Respiratory Muscle Functions

• During inspiration, respiratory muscles contract, expanding the lungs.
• During expiration, the muscles relax, allowing the lungs to recoil.

Lung Volumes and Capacities

Definitions

• Functional Residual Capacity (FRC): Amount of air remaining in the lungs after normal breath out; FRC = ERV + RV
• Tidal Volume (TV): Amount of air inhaled or exhaled with each breath under resting conditions; approximately 500 mL for both adult males and females.
• Inspiratory Reserve Volume (IRV): Amount of air that can be forcefully inhaled after a normal tidal volume inhalation; approximately 3100 mL for adult males and 1900 mL for adult females.
• Expiratory Reserve Volume (ERV): Amount of air that can be forcefully exhaled after a normal tidal volume expiration; approximately 1200 mL for adult males and 700 mL for adult females.
• Total Lung Capacity (TLC): Maximum amount of air that can be forcefully exhaled after a normal tidal volume expiration; TLC = TV + IRV + ERV + RV; approximately 600 mL for an adult male.

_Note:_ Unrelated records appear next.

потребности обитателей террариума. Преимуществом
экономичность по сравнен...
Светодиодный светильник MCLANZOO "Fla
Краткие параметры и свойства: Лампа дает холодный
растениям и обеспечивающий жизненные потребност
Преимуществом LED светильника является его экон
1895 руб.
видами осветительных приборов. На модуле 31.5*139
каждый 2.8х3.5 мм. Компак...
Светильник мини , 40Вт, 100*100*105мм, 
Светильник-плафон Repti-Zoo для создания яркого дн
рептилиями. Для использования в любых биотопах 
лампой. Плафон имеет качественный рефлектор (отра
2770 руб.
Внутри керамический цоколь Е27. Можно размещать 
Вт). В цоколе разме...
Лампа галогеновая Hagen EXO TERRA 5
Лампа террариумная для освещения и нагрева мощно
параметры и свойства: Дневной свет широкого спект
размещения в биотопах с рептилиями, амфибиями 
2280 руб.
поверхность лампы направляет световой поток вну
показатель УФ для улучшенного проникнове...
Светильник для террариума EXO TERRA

Homeostasis of O2, CO2, H+, Through Ventilation

Ventilation Regulation

• The depth of breathing is more efficient than ventilation rate for gas exchange.
• During exercise, O2 demand increases, stimulating ventilation.
• Ventilation and pulmonary blood flow must match for efficient gas exchange.

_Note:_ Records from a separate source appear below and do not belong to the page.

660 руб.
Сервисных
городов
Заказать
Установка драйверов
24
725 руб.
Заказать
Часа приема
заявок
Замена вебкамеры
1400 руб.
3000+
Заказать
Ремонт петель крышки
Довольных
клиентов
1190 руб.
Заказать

Blood Chemistry Regulation

• Carbonic anhydrase catalyzes this reaction, playing a crucial role in blood pH homeostasis.
• In tissue CO2 production increases H^+ concentration, promoting O2 unloading from hemoglobin.
• In the lungs: the reverse reaction occurs, facilitating CO2 removal and O2 binding to hemoglobin.

Hemoglobin Role

• Acts as a buffer, binding to H^+ when it releases O2 in tissues.
• This helps transport CO2 removal and regulate blood pH.

Gas Exchange

Alveolus and Capillary Beds

• Oxygen diffuses from the alveolar air into the pulmonary capillaries.
• Carbon dioxide diffuses from the pulmonary capillaries into the alveolar air.
• This exchange occurs across the respiratory membrane.

Lung Capillary Beds

• Oxygen-poor blood enters the pulmonary capillaries.
• Oxygen diffuses into the blood binding into hemoglobin.
• Carbon dioxide diffuses out of the blood into the alveoli.
• The blood leaves the lungs oxygen-rich.

Tissue

• Oxygen-rich blood is released from hemoglobin and diffuses into the cells.
• Carbon dioxide produced by cellular respiration diffuses from the cells into the blood.
• This process is driven by concentration gradients and follows the principles of simple passive diffusion.